Optimized Shannon and Fuzzy Entropy based Machine Learning Model for Brain MRI Image Segmentation

Abstract

The pre-processing procedures for medical image segmentation are a crucial task in MRI image study. The medical image thresholding approaches are competent for bi level thresholding due to its' easiness, strength, fewer convergence period and accurateness. The efficiency can be maintained using an extensive search which can be employed for choosing the best thresholds. In this scenario, swarm intelligence-based learning algorithms can be suitable to gain the best thresholds. In this paper, we have focused in thresholding algorithm for segmentation of MRI brain image by maximizing fuzzy entropy and Shannon Entropy using machine learning and new evolutionary techniques. We have considered, Whale Optimization algorithm (WOA) in order to find the best outcome as well as compared the obtained results with the Shannon Entropy or fuzzy entropy-based examination that are fundamentally improved by Differential Evolution (DE), Particle Swarm Optimization (PSO), Social group optimization algorithm (SGO).

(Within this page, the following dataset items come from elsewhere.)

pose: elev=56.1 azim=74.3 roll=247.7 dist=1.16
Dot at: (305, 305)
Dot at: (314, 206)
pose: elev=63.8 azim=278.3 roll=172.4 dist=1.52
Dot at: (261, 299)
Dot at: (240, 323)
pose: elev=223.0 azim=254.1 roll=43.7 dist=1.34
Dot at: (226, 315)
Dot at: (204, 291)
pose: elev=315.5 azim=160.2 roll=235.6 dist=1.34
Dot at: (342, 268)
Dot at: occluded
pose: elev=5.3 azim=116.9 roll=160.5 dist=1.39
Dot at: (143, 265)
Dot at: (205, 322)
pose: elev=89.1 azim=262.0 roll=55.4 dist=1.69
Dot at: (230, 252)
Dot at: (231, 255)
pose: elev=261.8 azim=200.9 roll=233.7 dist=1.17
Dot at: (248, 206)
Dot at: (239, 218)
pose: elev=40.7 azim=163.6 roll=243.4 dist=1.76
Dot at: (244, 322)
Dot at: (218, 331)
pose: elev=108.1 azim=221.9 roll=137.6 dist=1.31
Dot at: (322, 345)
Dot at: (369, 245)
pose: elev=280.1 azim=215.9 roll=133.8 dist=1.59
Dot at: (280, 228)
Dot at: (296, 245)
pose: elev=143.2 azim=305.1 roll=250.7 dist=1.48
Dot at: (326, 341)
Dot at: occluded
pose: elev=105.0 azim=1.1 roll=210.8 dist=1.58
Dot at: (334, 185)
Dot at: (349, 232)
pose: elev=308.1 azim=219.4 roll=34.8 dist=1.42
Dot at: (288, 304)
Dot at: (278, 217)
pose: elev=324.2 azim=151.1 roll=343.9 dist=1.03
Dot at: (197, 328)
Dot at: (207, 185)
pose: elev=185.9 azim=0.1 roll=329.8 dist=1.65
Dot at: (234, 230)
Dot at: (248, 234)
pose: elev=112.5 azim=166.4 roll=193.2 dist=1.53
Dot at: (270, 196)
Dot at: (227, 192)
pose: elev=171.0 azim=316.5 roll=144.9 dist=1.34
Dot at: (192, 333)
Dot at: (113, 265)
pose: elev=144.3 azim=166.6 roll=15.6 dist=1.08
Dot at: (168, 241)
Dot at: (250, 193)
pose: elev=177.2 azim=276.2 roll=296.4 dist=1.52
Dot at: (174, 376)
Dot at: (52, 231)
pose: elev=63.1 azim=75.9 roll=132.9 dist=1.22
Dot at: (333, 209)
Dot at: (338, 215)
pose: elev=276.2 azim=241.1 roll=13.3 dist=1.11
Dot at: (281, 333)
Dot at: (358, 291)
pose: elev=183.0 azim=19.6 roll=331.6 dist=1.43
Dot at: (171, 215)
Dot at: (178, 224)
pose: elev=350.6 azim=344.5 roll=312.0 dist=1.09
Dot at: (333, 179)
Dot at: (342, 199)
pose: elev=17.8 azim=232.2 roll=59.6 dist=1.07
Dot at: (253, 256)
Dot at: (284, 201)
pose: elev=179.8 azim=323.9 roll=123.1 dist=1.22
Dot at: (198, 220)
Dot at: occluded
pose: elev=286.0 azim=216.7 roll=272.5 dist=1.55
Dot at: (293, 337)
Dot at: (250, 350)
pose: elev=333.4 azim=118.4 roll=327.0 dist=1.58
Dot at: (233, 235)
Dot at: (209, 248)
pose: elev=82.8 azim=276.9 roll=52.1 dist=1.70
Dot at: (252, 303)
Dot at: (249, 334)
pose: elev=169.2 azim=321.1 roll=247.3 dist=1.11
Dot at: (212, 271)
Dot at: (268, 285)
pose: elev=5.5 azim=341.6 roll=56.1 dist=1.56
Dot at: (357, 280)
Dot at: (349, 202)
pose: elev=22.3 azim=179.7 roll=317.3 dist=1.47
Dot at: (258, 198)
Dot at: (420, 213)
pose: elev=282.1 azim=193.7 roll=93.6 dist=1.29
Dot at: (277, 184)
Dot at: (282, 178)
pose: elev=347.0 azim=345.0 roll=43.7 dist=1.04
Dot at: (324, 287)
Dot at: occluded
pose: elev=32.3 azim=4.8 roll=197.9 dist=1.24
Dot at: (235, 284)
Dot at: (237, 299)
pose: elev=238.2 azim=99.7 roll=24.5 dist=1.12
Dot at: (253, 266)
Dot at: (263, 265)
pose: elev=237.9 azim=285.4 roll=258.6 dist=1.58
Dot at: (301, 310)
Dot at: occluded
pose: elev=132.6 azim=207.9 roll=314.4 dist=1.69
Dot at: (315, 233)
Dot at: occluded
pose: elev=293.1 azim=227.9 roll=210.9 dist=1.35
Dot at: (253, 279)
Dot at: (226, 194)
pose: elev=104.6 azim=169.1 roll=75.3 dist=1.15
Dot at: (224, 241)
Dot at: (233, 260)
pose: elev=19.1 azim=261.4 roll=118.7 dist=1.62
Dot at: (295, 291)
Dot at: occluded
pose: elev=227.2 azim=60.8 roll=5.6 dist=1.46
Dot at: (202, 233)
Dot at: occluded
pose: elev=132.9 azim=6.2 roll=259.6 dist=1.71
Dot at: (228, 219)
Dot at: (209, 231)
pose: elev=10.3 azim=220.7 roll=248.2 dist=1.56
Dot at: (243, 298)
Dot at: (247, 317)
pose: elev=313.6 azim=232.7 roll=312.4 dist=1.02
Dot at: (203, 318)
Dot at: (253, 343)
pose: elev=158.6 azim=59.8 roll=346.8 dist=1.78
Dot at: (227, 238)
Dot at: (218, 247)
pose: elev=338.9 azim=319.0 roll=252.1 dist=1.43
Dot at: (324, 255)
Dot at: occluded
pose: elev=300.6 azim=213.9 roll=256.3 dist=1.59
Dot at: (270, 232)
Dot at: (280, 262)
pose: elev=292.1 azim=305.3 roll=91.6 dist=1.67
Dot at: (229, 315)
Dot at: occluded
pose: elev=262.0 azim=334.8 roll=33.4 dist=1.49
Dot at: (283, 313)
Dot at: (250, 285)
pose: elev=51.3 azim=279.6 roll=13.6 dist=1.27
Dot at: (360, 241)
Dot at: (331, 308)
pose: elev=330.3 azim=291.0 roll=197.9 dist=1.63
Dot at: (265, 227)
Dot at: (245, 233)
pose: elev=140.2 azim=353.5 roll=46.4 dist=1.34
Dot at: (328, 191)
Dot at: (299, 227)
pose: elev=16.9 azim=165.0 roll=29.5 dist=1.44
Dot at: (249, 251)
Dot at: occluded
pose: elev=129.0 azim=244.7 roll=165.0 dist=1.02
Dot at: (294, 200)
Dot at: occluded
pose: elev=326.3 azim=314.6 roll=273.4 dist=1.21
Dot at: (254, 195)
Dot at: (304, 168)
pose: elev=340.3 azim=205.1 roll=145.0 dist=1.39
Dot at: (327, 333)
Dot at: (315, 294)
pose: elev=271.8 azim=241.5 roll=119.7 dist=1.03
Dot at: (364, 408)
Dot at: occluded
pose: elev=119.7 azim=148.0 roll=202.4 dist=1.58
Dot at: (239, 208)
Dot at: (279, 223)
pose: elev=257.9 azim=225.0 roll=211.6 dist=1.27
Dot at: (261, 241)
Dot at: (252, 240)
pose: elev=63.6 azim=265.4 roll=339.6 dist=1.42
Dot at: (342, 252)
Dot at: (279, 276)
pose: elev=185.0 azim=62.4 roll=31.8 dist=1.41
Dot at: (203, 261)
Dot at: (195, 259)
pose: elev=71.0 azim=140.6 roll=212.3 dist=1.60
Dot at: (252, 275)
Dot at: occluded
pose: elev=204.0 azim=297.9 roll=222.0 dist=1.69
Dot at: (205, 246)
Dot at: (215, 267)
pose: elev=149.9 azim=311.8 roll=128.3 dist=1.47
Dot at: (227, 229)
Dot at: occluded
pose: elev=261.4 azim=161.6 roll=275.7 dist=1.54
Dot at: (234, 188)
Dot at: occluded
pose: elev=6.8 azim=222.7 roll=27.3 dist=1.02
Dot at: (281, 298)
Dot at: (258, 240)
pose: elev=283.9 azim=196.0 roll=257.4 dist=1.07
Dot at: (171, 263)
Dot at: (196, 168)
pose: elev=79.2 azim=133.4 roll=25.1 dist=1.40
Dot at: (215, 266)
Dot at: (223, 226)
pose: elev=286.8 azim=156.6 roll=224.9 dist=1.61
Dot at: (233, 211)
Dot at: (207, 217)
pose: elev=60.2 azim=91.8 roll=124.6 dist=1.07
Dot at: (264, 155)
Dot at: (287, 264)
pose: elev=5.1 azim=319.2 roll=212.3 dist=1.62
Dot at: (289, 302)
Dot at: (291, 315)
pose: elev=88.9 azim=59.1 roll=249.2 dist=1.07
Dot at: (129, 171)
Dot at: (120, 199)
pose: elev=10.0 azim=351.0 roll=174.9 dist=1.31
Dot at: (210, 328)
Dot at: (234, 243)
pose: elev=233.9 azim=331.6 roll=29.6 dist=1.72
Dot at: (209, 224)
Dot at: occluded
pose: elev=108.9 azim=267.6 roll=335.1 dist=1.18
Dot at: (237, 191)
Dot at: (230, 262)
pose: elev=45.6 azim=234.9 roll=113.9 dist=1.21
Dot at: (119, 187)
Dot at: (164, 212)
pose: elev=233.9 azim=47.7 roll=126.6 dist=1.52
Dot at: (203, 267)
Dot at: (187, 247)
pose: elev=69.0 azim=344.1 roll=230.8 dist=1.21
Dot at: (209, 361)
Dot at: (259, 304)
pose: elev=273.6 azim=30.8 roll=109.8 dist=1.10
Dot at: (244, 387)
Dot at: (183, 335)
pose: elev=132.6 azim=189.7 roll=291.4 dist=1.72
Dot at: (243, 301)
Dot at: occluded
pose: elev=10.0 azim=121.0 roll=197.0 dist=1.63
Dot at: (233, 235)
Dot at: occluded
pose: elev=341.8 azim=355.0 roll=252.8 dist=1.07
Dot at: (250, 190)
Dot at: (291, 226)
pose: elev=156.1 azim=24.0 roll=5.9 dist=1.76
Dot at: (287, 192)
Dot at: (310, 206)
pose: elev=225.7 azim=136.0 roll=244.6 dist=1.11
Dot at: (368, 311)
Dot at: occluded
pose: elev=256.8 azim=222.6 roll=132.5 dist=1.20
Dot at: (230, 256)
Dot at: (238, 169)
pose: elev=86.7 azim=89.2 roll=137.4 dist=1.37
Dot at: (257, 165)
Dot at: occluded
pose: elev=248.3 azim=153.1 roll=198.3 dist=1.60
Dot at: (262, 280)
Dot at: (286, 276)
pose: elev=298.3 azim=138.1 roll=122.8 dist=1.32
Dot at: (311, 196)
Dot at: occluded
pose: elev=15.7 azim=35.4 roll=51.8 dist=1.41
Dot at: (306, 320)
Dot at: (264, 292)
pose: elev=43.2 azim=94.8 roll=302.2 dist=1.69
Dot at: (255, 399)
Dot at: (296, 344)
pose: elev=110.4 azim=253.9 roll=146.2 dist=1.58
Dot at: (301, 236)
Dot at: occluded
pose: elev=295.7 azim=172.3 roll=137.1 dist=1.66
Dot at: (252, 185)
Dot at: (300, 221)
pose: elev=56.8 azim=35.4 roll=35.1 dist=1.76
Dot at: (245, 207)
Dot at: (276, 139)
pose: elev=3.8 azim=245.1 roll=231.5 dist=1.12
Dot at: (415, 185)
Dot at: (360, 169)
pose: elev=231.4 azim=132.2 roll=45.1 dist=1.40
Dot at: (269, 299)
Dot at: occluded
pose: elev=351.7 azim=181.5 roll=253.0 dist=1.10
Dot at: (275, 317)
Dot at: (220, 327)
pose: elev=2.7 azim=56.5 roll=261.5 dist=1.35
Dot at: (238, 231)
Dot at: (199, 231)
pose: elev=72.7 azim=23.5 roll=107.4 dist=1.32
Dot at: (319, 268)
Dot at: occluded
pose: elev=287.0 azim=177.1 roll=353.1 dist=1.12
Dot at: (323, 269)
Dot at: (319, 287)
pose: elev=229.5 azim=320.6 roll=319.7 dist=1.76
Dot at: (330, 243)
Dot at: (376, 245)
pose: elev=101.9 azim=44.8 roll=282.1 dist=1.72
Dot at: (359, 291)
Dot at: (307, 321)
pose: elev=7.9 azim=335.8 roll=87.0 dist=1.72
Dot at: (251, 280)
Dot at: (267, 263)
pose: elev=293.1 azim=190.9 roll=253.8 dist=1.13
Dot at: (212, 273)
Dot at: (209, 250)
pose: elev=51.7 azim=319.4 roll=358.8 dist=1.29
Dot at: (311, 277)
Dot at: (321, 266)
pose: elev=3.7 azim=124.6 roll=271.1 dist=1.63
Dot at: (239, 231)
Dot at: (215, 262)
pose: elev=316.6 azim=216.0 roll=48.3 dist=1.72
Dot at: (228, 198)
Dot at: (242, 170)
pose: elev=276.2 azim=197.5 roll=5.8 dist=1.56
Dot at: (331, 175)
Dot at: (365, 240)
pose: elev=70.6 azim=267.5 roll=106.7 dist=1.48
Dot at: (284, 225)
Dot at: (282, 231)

It is discovered that overall operation could be effective by the strategy in features which can be captured through picture similarity matrix along with entropy values. We have observed that the proposed whale optimization model is able to better optimize the Shannon and fuzzy entropy compared to other swarm intelligence algorithms. It is also noticed that the new swarm intelligent algorithm i.e Social Group Optimization algorithm (SGO) is also performing better than the other two optimization algorithms i.e., Differential Evolution (DE), Particle Swarm Optimization (PSO) and providing very closer performance compared to Whale optimization algorithm. However, social group optimization algorithm requires little less CPU time than whale optimization algorithm.